### Selected passage

Of all places, Anthony McDonald-Tipungwuti was on the footy field when he realised he’d found the mum and the family he’d been craving for years. It was a simple gesture, a fleeting and innocuous moment of kindness on the sidelines of a footy match in Darwin, that struck the then 15-year-old promising footballer with lightning-bolt force. It gave him a feeling of love he’d never known and the sense that, at last, he wasn’t alone.
“My coach sent me off because I’d forgotten to bring socks. He was pretty angry with me. He told me I was a grown man and should be taking responsibility for myself,” Anthony explains.
His chaperones, Jane McDonald and her daughter Nikki, house parents at Tiwi College on nearby Melville Island where Anthony went to school, watched the exchange from the sidelines. Without hesitation, Jane asked Nikki to peel off her socks and give them to Anthony so he could play.
“In that moment, I knew Mum [Jane] really cared for me, she was there for me. No one had ever done anything like that for me. We’d built a really strong connection [at Tiwi College] but I knew then that I could trust her, that she was looking after me.”
Those few seconds of treasured kindness tell us so much about the heartbreaking and at times harrowing story of how Anthony McDonald- Tipungwuti beat the odds and became one of the AFL’s most loved players. And how he came to call Jane McDonald, the woman who got him there, ‘Mum’.

### Problem set
• a. From the passage about Anthony McDonald-Tipungwuti, write out the part that opens with the words containing "Those few seconds" and closes with "him there, ‘Mum’.".
• b. Rewrite the labeled box rows with "document elements" swapped for "page elements" and everything else kept the same. Leave the pictures out of your answer.
These rows are unrelated to the passage about Anthony McDonald-Tipungwuti.

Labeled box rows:

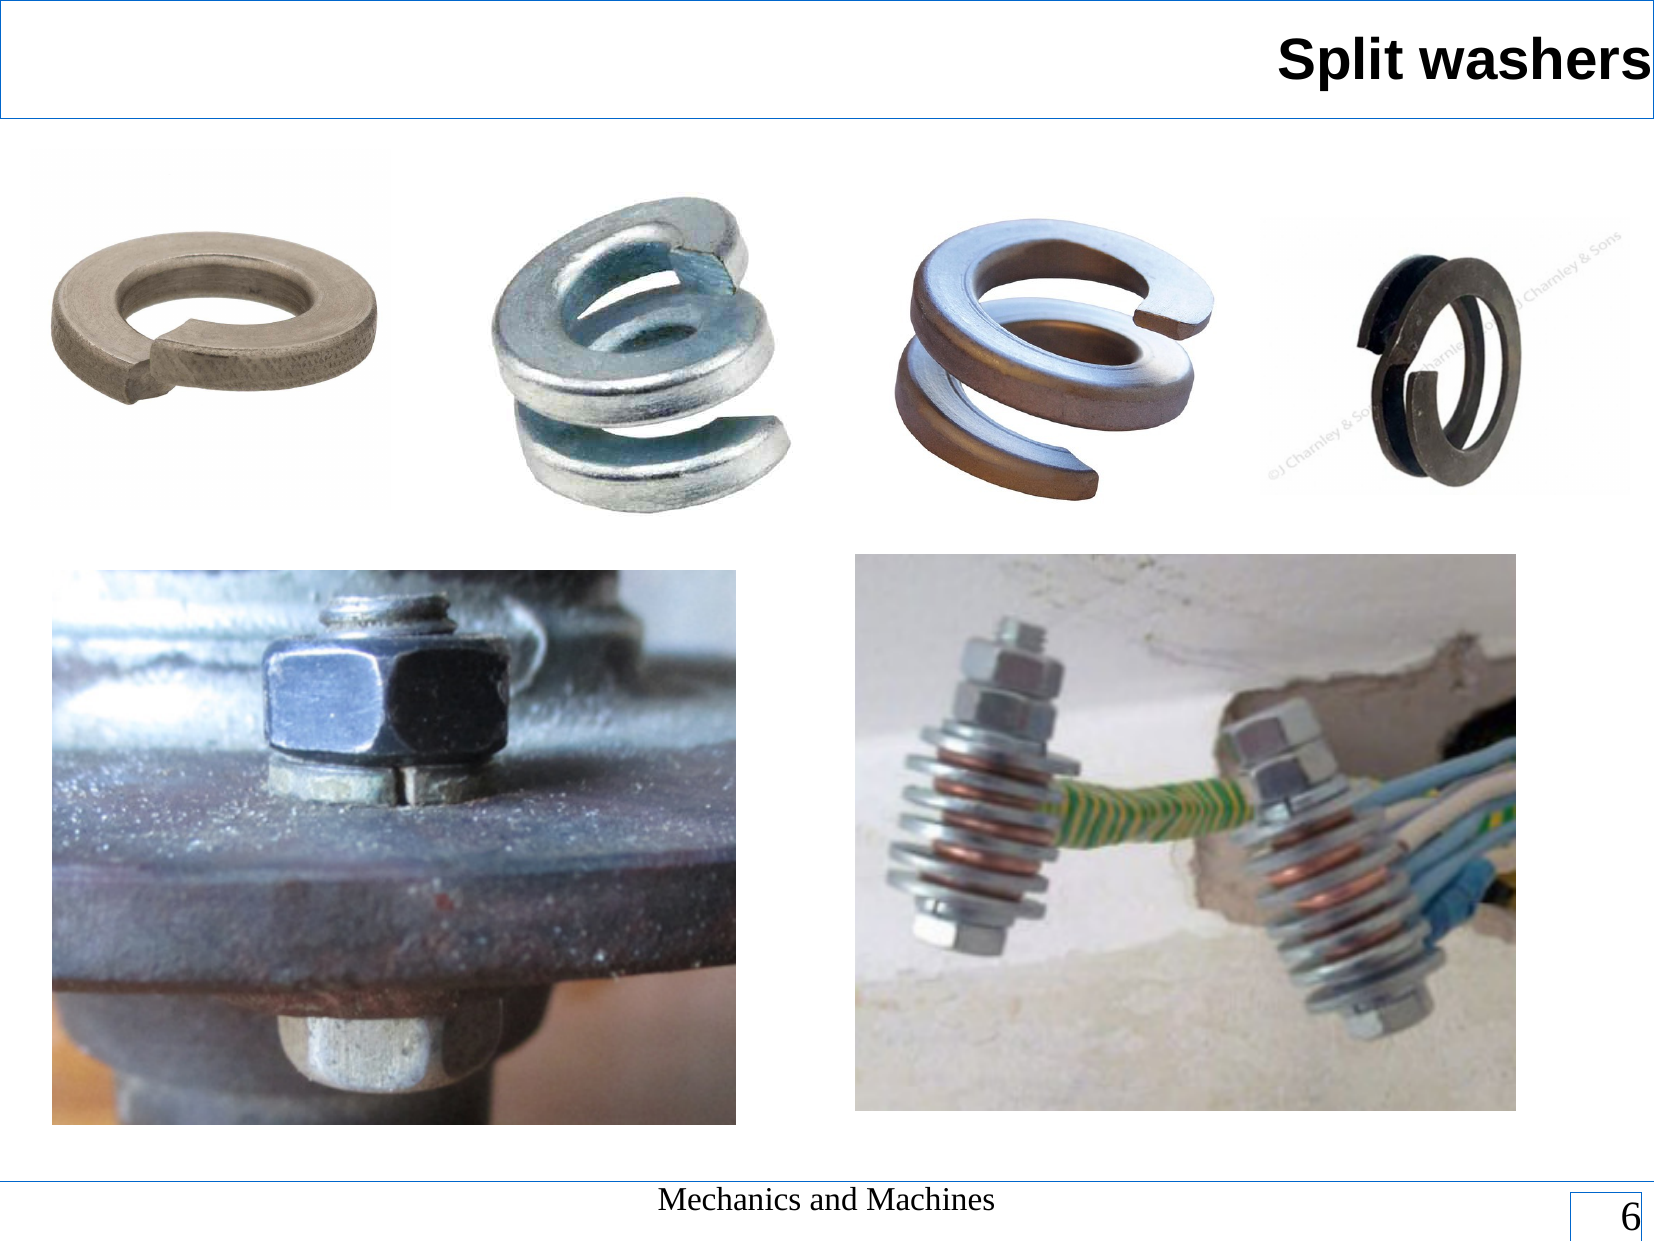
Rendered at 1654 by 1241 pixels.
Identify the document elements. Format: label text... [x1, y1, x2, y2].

picture [468, 179, 826, 537]
picture [1260, 217, 1630, 496]
picture [30, 149, 391, 511]
picture [877, 187, 1231, 541]
title Split washers [0, 0, 1654, 119]
picture [52, 570, 736, 1126]
picture [855, 554, 1516, 1111]
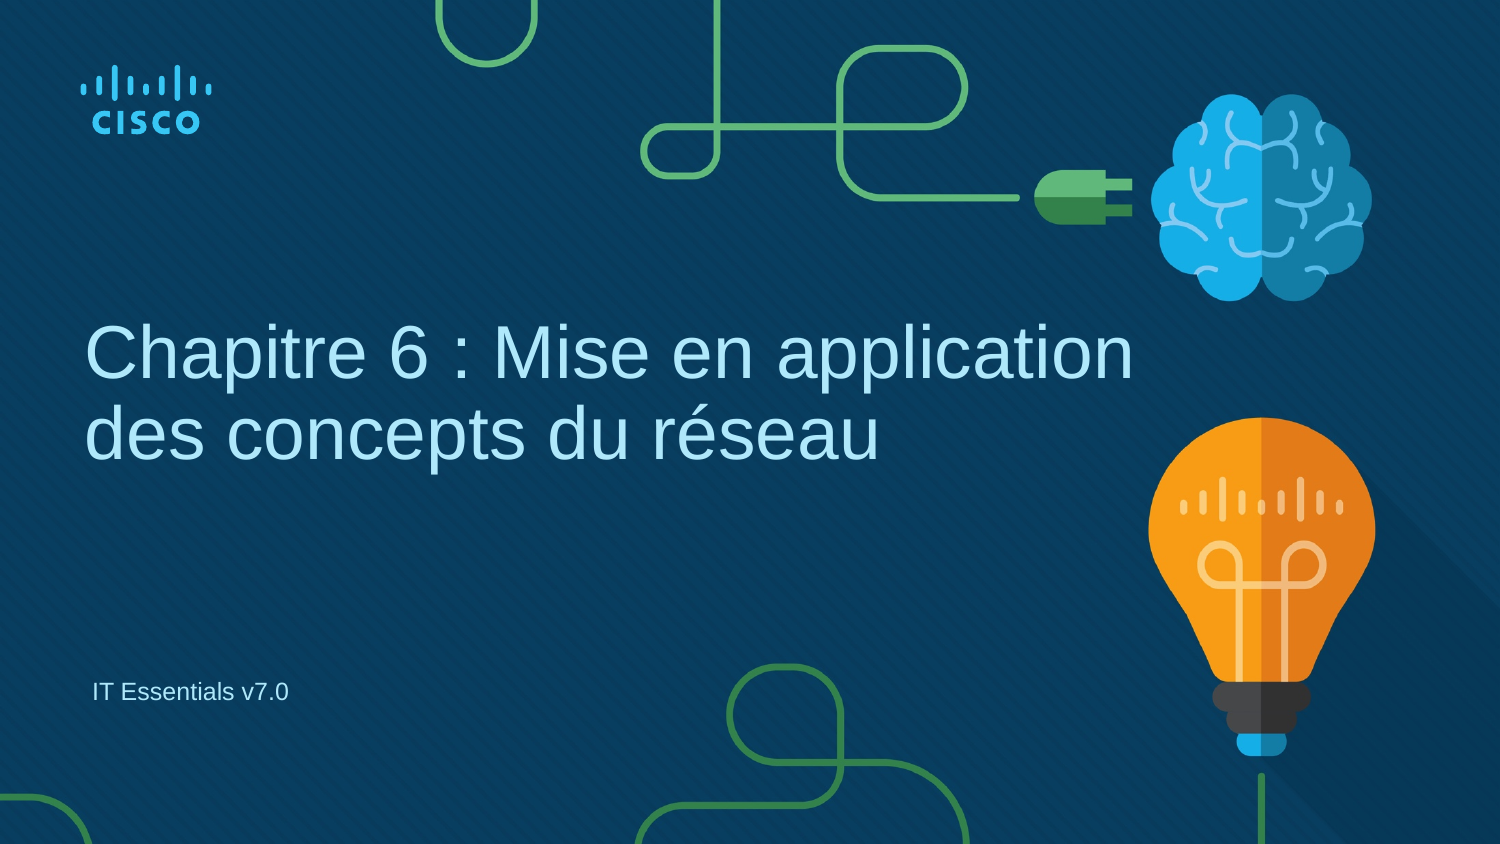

### Solutions
• a.
Those few seconds of treasured kindness tell us so much about the heartbreaking and at times harrowing story of how Anthony McDonald- Tipungwuti beat the odds and became one of the AFL’s most loved players. And how he came to call Jane McDonald, the woman who got him there, ‘Mum’.

• b.
Rendered at 1654 by 1241 pixels.
Identify the page elements. Format: label text... [x1, y1, x2, y2].

picture [468, 179, 826, 537]
picture [1260, 217, 1630, 496]
picture [30, 149, 391, 511]
picture [877, 187, 1231, 541]
title Split washers [0, 0, 1654, 119]
picture [52, 570, 736, 1126]
picture [855, 554, 1516, 1111]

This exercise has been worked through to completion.